• _TASK DIRECTIONS_
How many lines in the listing below hold the word "from"? Answer with the number only.

• _INFORMATION GIVEN_
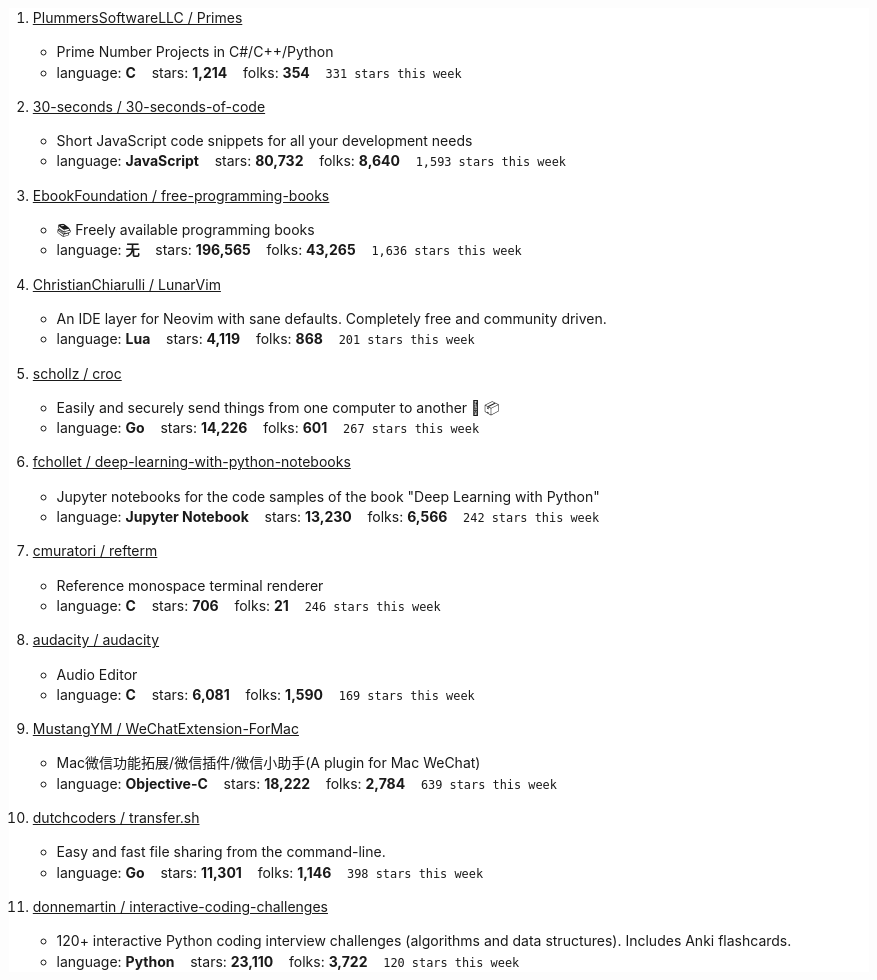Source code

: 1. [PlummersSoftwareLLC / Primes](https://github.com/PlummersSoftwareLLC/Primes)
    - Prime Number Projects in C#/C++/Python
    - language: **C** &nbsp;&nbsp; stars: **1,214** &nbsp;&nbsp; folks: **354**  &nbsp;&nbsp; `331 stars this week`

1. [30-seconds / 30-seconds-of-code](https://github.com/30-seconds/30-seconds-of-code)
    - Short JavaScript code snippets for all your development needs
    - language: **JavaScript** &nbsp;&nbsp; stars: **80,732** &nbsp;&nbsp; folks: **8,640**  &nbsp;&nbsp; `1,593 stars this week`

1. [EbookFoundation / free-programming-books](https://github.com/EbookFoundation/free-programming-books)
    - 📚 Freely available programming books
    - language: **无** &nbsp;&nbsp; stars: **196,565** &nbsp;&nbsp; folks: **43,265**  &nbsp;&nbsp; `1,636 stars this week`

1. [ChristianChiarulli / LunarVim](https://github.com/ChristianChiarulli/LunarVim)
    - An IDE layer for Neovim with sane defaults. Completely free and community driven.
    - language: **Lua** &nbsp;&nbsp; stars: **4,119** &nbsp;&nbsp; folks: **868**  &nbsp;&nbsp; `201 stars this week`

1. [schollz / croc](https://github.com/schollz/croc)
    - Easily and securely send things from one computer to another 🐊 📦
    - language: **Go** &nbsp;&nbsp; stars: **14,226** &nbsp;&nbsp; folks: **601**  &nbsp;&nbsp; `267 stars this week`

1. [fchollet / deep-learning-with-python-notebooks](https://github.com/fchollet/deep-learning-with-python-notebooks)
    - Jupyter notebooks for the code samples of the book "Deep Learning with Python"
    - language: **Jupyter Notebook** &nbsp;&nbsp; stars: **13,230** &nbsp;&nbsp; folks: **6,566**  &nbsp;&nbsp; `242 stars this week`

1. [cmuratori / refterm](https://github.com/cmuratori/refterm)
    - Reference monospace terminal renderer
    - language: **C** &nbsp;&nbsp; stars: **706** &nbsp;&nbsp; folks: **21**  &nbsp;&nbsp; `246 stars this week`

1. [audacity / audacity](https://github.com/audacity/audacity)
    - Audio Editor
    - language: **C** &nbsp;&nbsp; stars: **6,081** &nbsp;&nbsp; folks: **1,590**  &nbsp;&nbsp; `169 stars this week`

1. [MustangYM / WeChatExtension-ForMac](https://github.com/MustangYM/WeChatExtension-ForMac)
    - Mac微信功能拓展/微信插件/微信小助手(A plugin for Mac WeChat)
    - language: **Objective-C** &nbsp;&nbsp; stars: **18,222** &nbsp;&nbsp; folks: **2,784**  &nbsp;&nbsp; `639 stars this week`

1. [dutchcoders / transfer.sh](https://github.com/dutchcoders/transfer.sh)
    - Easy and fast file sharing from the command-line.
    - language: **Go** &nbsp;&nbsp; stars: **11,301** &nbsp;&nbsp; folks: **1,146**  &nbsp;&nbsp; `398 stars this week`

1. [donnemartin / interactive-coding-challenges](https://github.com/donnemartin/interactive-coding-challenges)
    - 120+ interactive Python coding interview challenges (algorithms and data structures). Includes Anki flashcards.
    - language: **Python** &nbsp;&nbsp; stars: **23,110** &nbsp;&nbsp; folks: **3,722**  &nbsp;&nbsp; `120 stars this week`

• _EXPECTED OUTPUT_
2